- [YOUR TASK]:
From the entries below, copy exactly the lines from the one that contains "camera: 55 degrees right, 5 degrees up" through the one that contains "grey trash can", both included, and only those.

- [EXTRACTED DATA]:
- - -

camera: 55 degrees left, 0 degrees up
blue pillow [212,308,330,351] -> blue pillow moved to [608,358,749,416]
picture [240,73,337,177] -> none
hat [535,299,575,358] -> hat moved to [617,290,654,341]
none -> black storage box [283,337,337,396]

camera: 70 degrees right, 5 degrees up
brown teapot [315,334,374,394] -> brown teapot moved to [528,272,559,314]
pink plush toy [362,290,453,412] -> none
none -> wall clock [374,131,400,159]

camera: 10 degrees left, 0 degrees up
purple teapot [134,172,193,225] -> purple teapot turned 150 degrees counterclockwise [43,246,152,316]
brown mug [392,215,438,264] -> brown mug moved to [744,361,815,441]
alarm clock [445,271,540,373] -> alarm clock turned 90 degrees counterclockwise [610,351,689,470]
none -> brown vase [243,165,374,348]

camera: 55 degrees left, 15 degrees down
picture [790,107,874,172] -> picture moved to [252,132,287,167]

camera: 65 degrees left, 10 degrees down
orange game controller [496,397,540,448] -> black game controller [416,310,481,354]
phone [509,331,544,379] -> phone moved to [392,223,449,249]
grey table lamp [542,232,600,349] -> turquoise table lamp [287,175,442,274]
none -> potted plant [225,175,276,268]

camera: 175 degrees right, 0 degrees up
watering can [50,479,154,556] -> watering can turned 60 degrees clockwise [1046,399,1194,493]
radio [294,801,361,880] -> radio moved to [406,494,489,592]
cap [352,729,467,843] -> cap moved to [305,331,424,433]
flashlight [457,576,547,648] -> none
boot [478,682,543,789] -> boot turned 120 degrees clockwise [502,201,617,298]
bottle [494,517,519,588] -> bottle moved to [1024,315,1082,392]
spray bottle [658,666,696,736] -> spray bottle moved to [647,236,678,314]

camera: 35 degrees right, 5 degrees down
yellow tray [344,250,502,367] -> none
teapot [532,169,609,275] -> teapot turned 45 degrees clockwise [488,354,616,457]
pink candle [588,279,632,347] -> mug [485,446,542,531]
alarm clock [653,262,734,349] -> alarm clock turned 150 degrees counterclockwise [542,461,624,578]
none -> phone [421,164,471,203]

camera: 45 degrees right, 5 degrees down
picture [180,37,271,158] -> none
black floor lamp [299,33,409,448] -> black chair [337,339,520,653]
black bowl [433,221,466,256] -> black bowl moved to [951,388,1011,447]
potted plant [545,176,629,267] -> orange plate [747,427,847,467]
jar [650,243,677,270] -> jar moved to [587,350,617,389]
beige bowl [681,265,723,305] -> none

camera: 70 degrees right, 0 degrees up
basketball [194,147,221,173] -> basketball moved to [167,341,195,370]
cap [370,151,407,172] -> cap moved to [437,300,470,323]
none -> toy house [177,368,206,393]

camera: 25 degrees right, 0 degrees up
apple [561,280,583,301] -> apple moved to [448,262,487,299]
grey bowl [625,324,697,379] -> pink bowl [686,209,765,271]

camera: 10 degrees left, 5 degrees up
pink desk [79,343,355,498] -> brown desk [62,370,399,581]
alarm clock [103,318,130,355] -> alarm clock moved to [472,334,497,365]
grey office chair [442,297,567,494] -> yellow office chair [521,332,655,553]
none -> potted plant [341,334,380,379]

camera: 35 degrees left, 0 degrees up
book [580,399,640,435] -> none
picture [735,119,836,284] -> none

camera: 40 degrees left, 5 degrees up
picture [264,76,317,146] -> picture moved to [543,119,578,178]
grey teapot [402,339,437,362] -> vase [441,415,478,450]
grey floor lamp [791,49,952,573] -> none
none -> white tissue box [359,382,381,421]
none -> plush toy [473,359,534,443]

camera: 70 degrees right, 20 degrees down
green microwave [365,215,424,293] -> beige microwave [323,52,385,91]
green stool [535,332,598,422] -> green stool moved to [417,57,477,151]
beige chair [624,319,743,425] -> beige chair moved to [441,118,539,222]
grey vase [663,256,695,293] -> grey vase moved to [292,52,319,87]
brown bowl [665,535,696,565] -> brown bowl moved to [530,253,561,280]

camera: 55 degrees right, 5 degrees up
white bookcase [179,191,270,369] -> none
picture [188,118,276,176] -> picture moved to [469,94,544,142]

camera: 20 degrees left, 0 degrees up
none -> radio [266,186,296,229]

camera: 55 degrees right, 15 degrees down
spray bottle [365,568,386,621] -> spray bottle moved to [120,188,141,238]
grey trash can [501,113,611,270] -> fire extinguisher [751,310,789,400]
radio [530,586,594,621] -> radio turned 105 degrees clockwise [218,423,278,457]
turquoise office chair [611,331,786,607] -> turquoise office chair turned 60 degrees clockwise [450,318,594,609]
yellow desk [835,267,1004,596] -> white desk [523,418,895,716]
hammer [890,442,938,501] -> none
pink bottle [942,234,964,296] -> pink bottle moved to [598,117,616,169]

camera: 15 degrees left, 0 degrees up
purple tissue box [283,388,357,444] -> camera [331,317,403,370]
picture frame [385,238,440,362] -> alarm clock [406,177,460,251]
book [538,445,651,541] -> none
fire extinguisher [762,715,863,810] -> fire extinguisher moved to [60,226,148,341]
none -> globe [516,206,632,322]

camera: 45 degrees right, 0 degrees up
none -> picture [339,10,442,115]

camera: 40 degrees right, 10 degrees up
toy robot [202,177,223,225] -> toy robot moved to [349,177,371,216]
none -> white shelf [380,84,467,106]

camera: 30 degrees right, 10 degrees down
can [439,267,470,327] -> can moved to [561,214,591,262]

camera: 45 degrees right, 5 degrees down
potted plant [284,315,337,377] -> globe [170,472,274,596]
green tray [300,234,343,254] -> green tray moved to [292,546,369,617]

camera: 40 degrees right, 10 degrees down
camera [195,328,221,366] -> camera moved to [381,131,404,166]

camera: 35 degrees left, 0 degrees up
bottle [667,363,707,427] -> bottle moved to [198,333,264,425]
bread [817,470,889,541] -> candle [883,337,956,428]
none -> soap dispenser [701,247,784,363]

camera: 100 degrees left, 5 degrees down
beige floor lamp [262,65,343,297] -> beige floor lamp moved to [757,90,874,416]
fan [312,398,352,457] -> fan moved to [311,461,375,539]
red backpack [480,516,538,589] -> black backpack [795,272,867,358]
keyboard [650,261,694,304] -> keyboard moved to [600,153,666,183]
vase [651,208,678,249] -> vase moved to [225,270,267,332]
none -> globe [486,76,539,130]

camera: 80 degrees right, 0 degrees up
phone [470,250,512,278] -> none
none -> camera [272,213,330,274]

- - -

- [RESULT OF THIS TASK]:
camera: 55 degrees right, 5 degrees up
white bookcase [179,191,270,369] -> none
picture [188,118,276,176] -> picture moved to [469,94,544,142]

camera: 20 degrees left, 0 degrees up
none -> radio [266,186,296,229]

camera: 55 degrees right, 15 degrees down
spray bottle [365,568,386,621] -> spray bottle moved to [120,188,141,238]
grey trash can [501,113,611,270] -> fire extinguisher [751,310,789,400]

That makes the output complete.